Reduction Strategies (abandoning or reducing the meaning)
-Topic avoidance (staying silent or changing the topic)
-Message abandonment (giving up trying to say that idea)
-Semantic avoidance (changing the message to a simpler one)

Achievement Stragies (filling in the gaps of IL to achieve communication of the meaning)
1.Approximation (using a similar meaning when you don't know the right phrase)
--Lexical substitution (similar word)
--Generalization (more general word)
--Exemplification (listing examples to let the listener guess)
2. Paraphrase (saying the meaning in different words)
--Circumlocution (like playing Taboo)
--Word Coinage (two sleep days)
--Morphological creativity (internationalizated)
3. Restructuring - Changing to a different sentence structure
4. Borrowing from their L1, which is usually not effective
5. Cooperative Strategies - Asking the interlocutor for help
-Indicate they cannot explain "It is very hard for me to express."
-Ask how to say something "What do you call the..."
6. Non-linguistic gestures, mimes, pictures, sound imitations
7. Repair - saying it, then fixing it and saying it better
8. Telegraphic strategies--communicating without saying anything, just a pause
9. Fillers (in L1 or L2) nanteyuuka How do I say it?
10. Change of role (Asking a question instead of answering it)

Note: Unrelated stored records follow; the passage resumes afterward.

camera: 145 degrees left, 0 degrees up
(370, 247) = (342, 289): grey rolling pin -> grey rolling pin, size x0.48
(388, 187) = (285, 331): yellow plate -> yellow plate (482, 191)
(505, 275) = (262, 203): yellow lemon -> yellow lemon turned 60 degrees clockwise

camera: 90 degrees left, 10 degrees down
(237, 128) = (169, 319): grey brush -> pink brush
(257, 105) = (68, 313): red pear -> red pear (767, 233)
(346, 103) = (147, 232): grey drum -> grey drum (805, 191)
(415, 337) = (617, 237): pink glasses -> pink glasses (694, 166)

So...all of these are good, of course, in the sense that learners have to do what they have to do to survice with limited language resources. There is nothing wrong with abandoning something that is not working as a message in communication.

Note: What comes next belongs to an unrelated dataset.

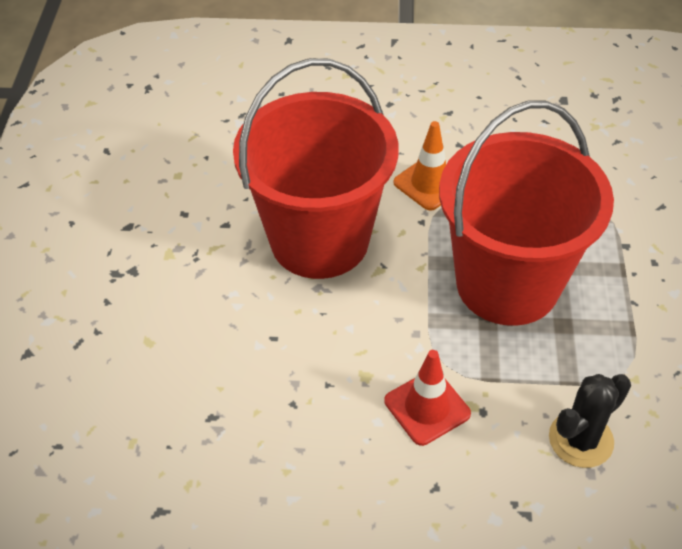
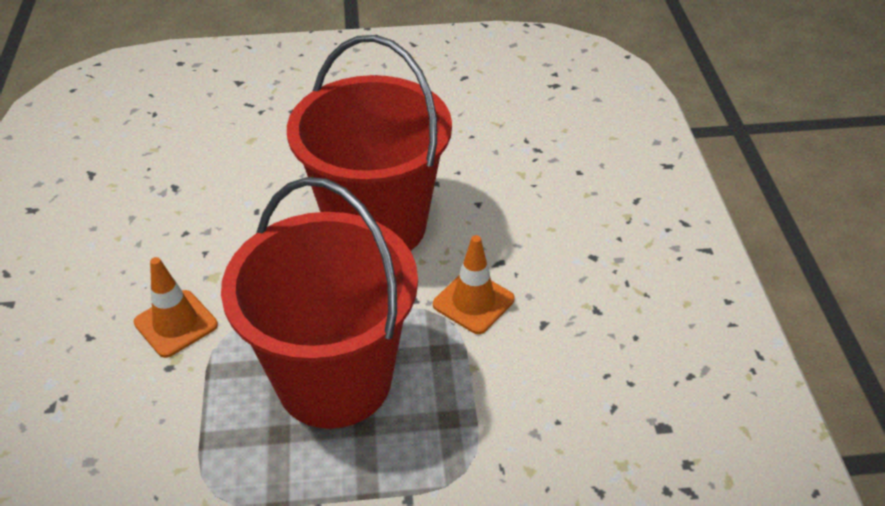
camera: 80 degrees right, 5 degrees down
(427, 407) = (176, 324): red traffic cone -> orange traffic cone
(581, 439) = (129, 452): black cactus -> none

Next, the most useful of these, as "good" strategies to teach seem to be:
1) Giving examples
2) Circumlocution
3) Non-linguistic circumlocution (?) - mimes, drawing etc.
4) Asking for help
5) In any case, not giving up on the conversation or going quiet. Continuing to find a way to go forward with the communication (assuming that is the best thing to do, of course)

Question:
What would a conversation between native speakers of English show? What kind of strategies for communication are used among advanced speakers to make the conversation go smoothly? Less proficient speakers definitely should learn from those.
Can a database of academic spoken language shed light on that?
http://lw.lsa.umich.edu/eli/micase/ESL/FormulaicExpression/Definition.htm
http://lw.lsa.umich.edu/eli/micase/ESL/Clarifying/Intro.htm
http://lw.lsa.umich.edu/eli/micase/index.htm

What would a corpus of academic spoken discourse look like at ICU? What kind of speak acts will students actually need to perform? Also, in business or other professional arenas beyond ICU, what will be required of many of our students? (Is it even realistic to try to guess that?) How do we lay a foundation that will maximally applicable to the maximum number of students?